**Data section**

::::::::::

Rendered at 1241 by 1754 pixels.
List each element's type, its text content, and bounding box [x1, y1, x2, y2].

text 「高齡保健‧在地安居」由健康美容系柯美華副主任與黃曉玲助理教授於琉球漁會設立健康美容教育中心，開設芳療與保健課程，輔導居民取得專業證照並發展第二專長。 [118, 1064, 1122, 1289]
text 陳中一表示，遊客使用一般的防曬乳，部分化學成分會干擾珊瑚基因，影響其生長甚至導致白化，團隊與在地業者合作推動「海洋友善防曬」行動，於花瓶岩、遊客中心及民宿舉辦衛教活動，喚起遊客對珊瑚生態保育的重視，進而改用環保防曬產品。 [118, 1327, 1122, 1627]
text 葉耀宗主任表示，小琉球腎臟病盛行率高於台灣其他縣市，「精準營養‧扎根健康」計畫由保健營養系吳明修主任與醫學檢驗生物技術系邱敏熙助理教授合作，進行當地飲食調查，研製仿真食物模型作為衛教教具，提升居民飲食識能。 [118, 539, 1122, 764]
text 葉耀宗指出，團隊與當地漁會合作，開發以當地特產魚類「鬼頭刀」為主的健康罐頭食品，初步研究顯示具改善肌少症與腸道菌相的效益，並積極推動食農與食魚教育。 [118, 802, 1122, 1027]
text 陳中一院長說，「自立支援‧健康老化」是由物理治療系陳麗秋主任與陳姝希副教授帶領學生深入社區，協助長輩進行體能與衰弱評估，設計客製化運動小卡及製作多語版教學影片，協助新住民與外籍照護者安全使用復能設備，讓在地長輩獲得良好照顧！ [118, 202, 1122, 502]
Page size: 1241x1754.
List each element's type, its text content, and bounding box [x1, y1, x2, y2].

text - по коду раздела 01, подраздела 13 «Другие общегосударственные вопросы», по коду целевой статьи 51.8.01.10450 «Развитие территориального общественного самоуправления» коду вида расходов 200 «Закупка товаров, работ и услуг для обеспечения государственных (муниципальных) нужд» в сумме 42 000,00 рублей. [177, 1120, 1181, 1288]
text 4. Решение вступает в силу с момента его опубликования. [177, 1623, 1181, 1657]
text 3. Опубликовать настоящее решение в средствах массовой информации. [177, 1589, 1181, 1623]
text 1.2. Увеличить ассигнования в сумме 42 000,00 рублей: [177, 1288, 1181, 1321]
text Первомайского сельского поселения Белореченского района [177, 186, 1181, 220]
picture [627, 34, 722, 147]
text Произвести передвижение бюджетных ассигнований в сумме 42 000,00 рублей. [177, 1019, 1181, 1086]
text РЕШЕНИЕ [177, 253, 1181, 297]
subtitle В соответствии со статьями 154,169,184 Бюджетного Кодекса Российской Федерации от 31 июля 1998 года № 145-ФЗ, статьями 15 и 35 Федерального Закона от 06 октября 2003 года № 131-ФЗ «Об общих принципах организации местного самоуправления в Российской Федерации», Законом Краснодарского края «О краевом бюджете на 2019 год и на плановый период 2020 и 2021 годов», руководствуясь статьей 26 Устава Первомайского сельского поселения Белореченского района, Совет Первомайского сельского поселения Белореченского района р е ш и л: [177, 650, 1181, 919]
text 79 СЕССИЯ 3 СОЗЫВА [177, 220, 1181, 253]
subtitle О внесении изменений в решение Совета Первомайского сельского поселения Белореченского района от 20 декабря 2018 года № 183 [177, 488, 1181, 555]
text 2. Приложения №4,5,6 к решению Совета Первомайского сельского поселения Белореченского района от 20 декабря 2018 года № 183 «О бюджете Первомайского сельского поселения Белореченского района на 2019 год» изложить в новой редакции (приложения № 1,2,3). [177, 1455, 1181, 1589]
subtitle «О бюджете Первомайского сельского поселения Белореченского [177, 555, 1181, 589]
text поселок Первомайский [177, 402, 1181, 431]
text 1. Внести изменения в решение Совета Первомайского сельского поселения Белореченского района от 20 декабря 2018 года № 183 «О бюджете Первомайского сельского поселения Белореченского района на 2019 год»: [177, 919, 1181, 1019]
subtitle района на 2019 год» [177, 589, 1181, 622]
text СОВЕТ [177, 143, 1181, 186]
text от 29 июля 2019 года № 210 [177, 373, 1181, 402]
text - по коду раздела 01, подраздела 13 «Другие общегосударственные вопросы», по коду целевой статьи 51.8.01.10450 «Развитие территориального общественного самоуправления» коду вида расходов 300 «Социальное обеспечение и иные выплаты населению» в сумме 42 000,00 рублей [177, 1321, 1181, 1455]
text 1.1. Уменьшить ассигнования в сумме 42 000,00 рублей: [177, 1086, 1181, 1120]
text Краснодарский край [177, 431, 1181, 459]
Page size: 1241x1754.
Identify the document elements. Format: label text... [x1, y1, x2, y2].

::::::::::

**Directive**
Copy the entries above exactly. Miss none of them.

**Response to this task**
Rendered at 1241 by 1754 pixels.
List each element's type, its text content, and bounding box [x1, y1, x2, y2].

text 「高齡保健‧在地安居」由健康美容系柯美華副主任與黃曉玲助理教授於琉球漁會設立健康美容教育中心，開設芳療與保健課程，輔導居民取得專業證照並發展第二專長。 [118, 1064, 1122, 1289]
text 陳中一表示，遊客使用一般的防曬乳，部分化學成分會干擾珊瑚基因，影響其生長甚至導致白化，團隊與在地業者合作推動「海洋友善防曬」行動，於花瓶岩、遊客中心及民宿舉辦衛教活動，喚起遊客對珊瑚生態保育的重視，進而改用環保防曬產品。 [118, 1327, 1122, 1627]
text 葉耀宗主任表示，小琉球腎臟病盛行率高於台灣其他縣市，「精準營養‧扎根健康」計畫由保健營養系吳明修主任與醫學檢驗生物技術系邱敏熙助理教授合作，進行當地飲食調查，研製仿真食物模型作為衛教教具，提升居民飲食識能。 [118, 539, 1122, 764]
text 葉耀宗指出，團隊與當地漁會合作，開發以當地特產魚類「鬼頭刀」為主的健康罐頭食品，初步研究顯示具改善肌少症與腸道菌相的效益，並積極推動食農與食魚教育。 [118, 802, 1122, 1027]
text 陳中一院長說，「自立支援‧健康老化」是由物理治療系陳麗秋主任與陳姝希副教授帶領學生深入社區，協助長輩進行體能與衰弱評估，設計客製化運動小卡及製作多語版教學影片，協助新住民與外籍照護者安全使用復能設備，讓在地長輩獲得良好照顧！ [118, 202, 1122, 502]
Page size: 1241x1754.
List each element's type, its text content, and bounding box [x1, y1, x2, y2].

text - по коду раздела 01, подраздела 13 «Другие общегосударственные вопросы», по коду целевой статьи 51.8.01.10450 «Развитие территориального общественного самоуправления» коду вида расходов 200 «Закупка товаров, работ и услуг для обеспечения государственных (муниципальных) нужд» в сумме 42 000,00 рублей. [177, 1120, 1181, 1288]
text 4. Решение вступает в силу с момента его опубликования. [177, 1623, 1181, 1657]
text 3. Опубликовать настоящее решение в средствах массовой информации. [177, 1589, 1181, 1623]
text 1.2. Увеличить ассигнования в сумме 42 000,00 рублей: [177, 1288, 1181, 1321]
text Первомайского сельского поселения Белореченского района [177, 186, 1181, 220]
picture [627, 34, 722, 147]
text Произвести передвижение бюджетных ассигнований в сумме 42 000,00 рублей. [177, 1019, 1181, 1086]
text РЕШЕНИЕ [177, 253, 1181, 297]
subtitle В соответствии со статьями 154,169,184 Бюджетного Кодекса Российской Федерации от 31 июля 1998 года № 145-ФЗ, статьями 15 и 35 Федерального Закона от 06 октября 2003 года № 131-ФЗ «Об общих принципах организации местного самоуправления в Российской Федерации», Законом Краснодарского края «О краевом бюджете на 2019 год и на плановый период 2020 и 2021 годов», руководствуясь статьей 26 Устава Первомайского сельского поселения Белореченского района, Совет Первомайского сельского поселения Белореченского района р е ш и л: [177, 650, 1181, 919]
text 79 СЕССИЯ 3 СОЗЫВА [177, 220, 1181, 253]
subtitle О внесении изменений в решение Совета Первомайского сельского поселения Белореченского района от 20 декабря 2018 года № 183 [177, 488, 1181, 555]
text 2. Приложения №4,5,6 к решению Совета Первомайского сельского поселения Белореченского района от 20 декабря 2018 года № 183 «О бюджете Первомайского сельского поселения Белореченского района на 2019 год» изложить в новой редакции (приложения № 1,2,3). [177, 1455, 1181, 1589]
subtitle «О бюджете Первомайского сельского поселения Белореченского [177, 555, 1181, 589]
text поселок Первомайский [177, 402, 1181, 431]
text 1. Внести изменения в решение Совета Первомайского сельского поселения Белореченского района от 20 декабря 2018 года № 183 «О бюджете Первомайского сельского поселения Белореченского района на 2019 год»: [177, 919, 1181, 1019]
subtitle района на 2019 год» [177, 589, 1181, 622]
text СОВЕТ [177, 143, 1181, 186]
text от 29 июля 2019 года № 210 [177, 373, 1181, 402]
text - по коду раздела 01, подраздела 13 «Другие общегосударственные вопросы», по коду целевой статьи 51.8.01.10450 «Развитие территориального общественного самоуправления» коду вида расходов 300 «Социальное обеспечение и иные выплаты населению» в сумме 42 000,00 рублей [177, 1321, 1181, 1455]
text 1.1. Уменьшить ассигнования в сумме 42 000,00 рублей: [177, 1086, 1181, 1120]
text Краснодарский край [177, 431, 1181, 459]
Page size: 1241x1754.
Identify the document elements. Format: label text... [x1, y1, x2, y2].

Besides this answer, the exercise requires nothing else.